=== PAGE TEXT ===

Following the announcement of the £860m Renewable Heat Incentive the reaction from the industry has been wide-ranging with concerns about the delay in the roll for the domestic sector and the exclusion of air source heat pumps...
Industry reacts to RHI: The devil is in the detail
The first financial scheme of its kind in the world to subsidise low-carbon heating over the next decade has been largely welcomed by the industry, with businesses and public sector organisations expected to be the biggest beneficiaries of the plan at first, though households will be able to take advantage of the full range of subsidies from October 2012.

Peter Verkempynck, managing director at Daikin welcomes the scheme and is hopeful for the future for air source heat pumps. He said: 'It is a vital step forward that the Government has committed to the RHI, which will provide a crucial boost for renewables within homes, business and industry - and is great news for all the professionals and home owners who have already invested in these technologies.

===

__REQUIREMENT__. Reproduce word for word the passage of the Renewable Heat Incentive article that begins at "Peter Verkempynck, managing" and stops after "in these technologies.".

=== ENTRIES ===

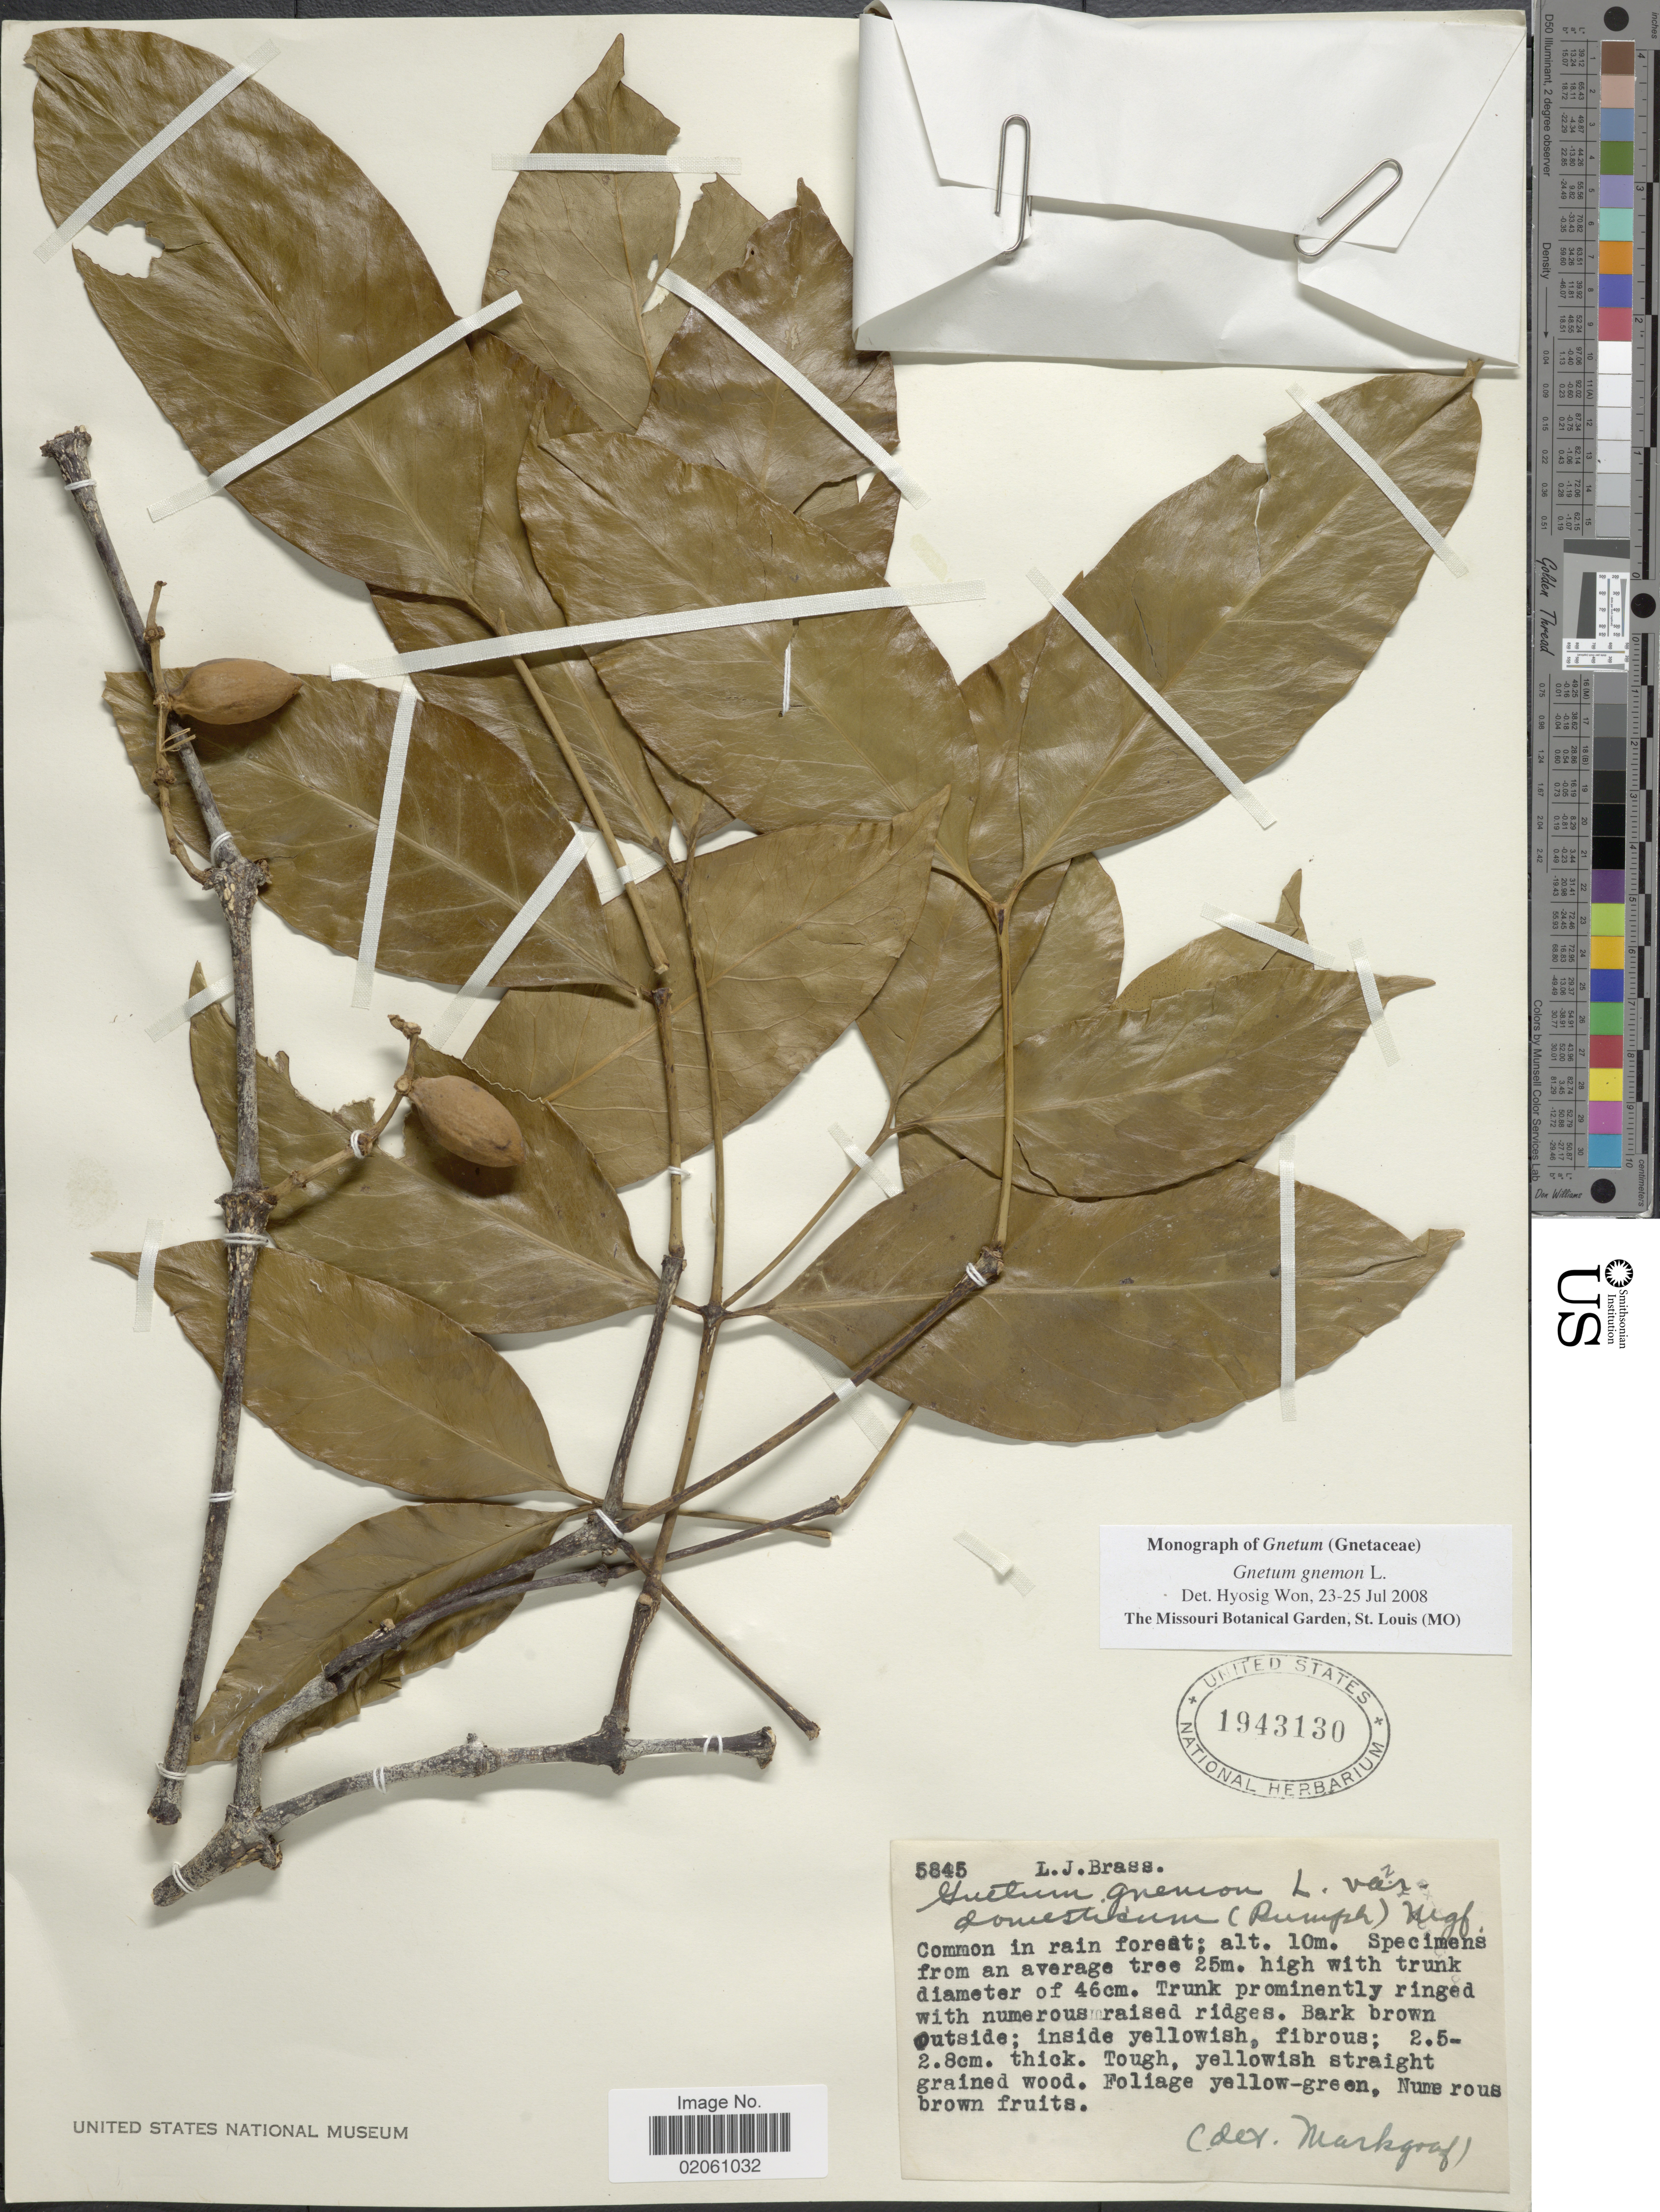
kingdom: Plantae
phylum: Tracheophyta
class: Gnetopsida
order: Gnetales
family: Gnetaceae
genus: Gnetum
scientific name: Gnetum gnemon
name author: L.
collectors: L. J. Brass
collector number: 5845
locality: Common in rain forest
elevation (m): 10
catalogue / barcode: US 1943130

===

__FINISHED ANSWER__.
Peter Verkempynck, managing director at Daikin welcomes the scheme and is hopeful for the future for air source heat pumps. He said: 'It is a vital step forward that the Government has committed to the RHI, which will provide a crucial boost for renewables within homes, business and industry - and is great news for all the professionals and home owners who have already invested in these technologies.